My one weakness is indecision.
when relatives at your next get together start talking politics, a fun thing to do is say “yeah it’s just like orwell’s 1984,” and then describe the plot of Twilight
When my laptop asks “Are you sure?”, it’s because it still remembers all of the other bad decisions I have made.
I’ve already lost 72 ponytail holders this weekend
Hi I’m making some changes in my life if you don’t hear from me you are one of them.
date: i want a good listener
superman: 🙂
date: who can see inner beauty
superman: 🙂
date: and looks good in glasses
clark kent: 🙂
date: wait what the hell
Realtor: And I can assure you the house has been child-proofed
*my kid walks in*
Me: I see you’re a liar
What’s worse than a chick telling you she only thinks of you as a friend? When she says she thinks of you like a brother.
Clapping was invented by white people at concerts, because we have no idea what to do with our hands when we dance.
78, 68, 77, 69, 78, 68, 75, 65, 75, 67, 79, 60
My mom & me, changing the thermostat behind each other’s backs.
Men love when you forget to wash your make-up off & wake up looking like an adorable raccoon but they don’t love when you randomly wake them up with terrifying raccoon noises at 3 AM. Interesting. Very interesting.
I don’t trust anyone who can pick “one favourite” anything.
Screw you, you decisive jerk.
The 70’s called. They built a time phone.
I never really understood the tiny house trend, but then I saw one where the bed was literally in the kitchen, and now I get it.
My go-to office prank is to sneak onto someone’s unattended Facebook page and post “I’m undecided, which should I get, iPhone or Android?”

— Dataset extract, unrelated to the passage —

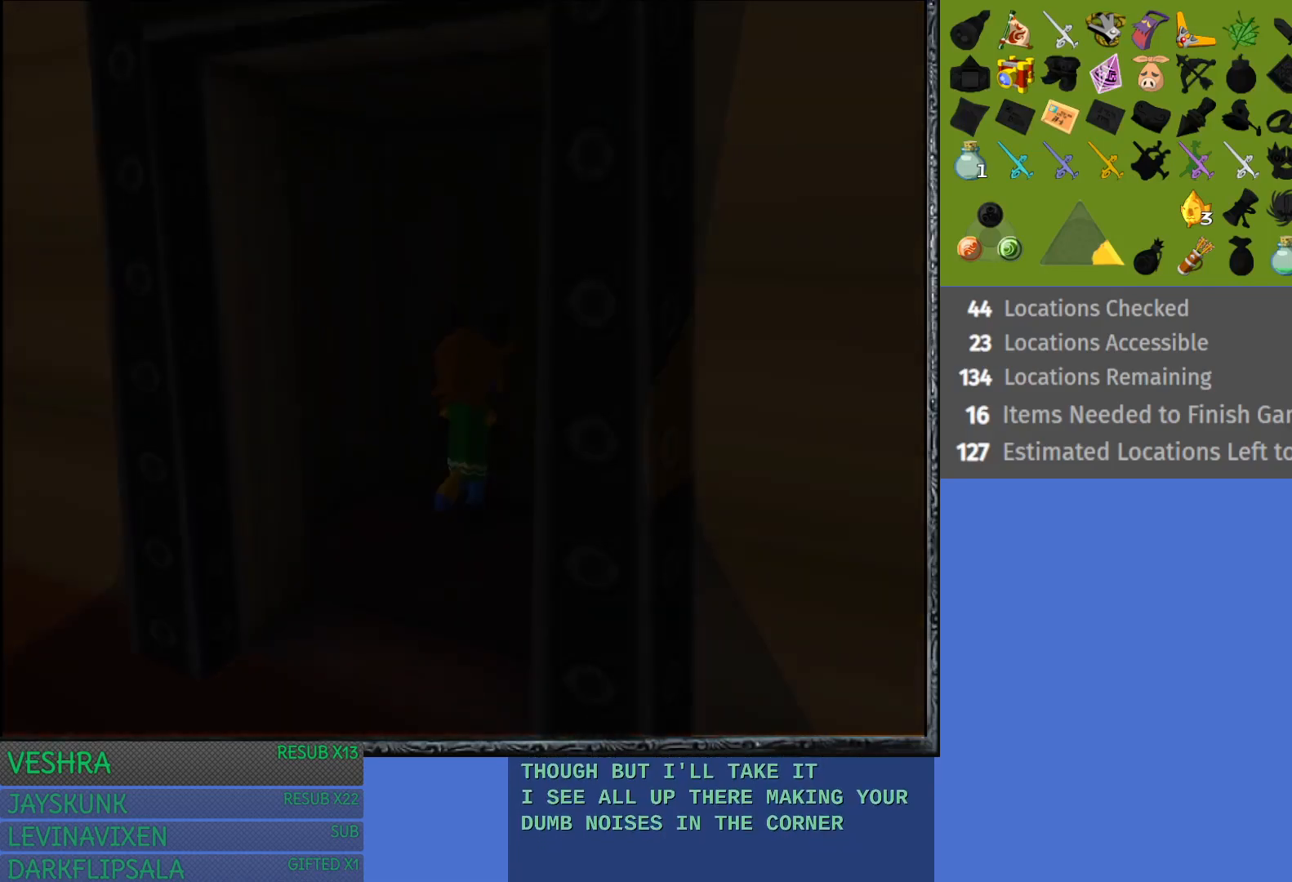
{"buttons": [], "left_stick": "center", "right_stick": "center", "events": [[200, "left_stick", "center"]]}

I didn’t survive various alcohol poisoning events in the 90’s just to get taken out by a virus
Scientists at the Federal Helium Reserve indicate they’re storing a billion cubic meters of helium gas. It’s a lot funnier when they say it.
G/F wanted sex.
Told her I was too tired from having sex with my wife.
And that’s how the fight started.
I had to call some kid’s mom last night to tell her he’s selling pot, and that it’s waaay overpriced.
teacher: there’s no such thing as a stupid question
me: are sharks just mean dolphins
teacher: ok i was wrong
A good way to get kicked out of church is to shout “HOLE!” after every chorus of “Glory, Glory, Glory”.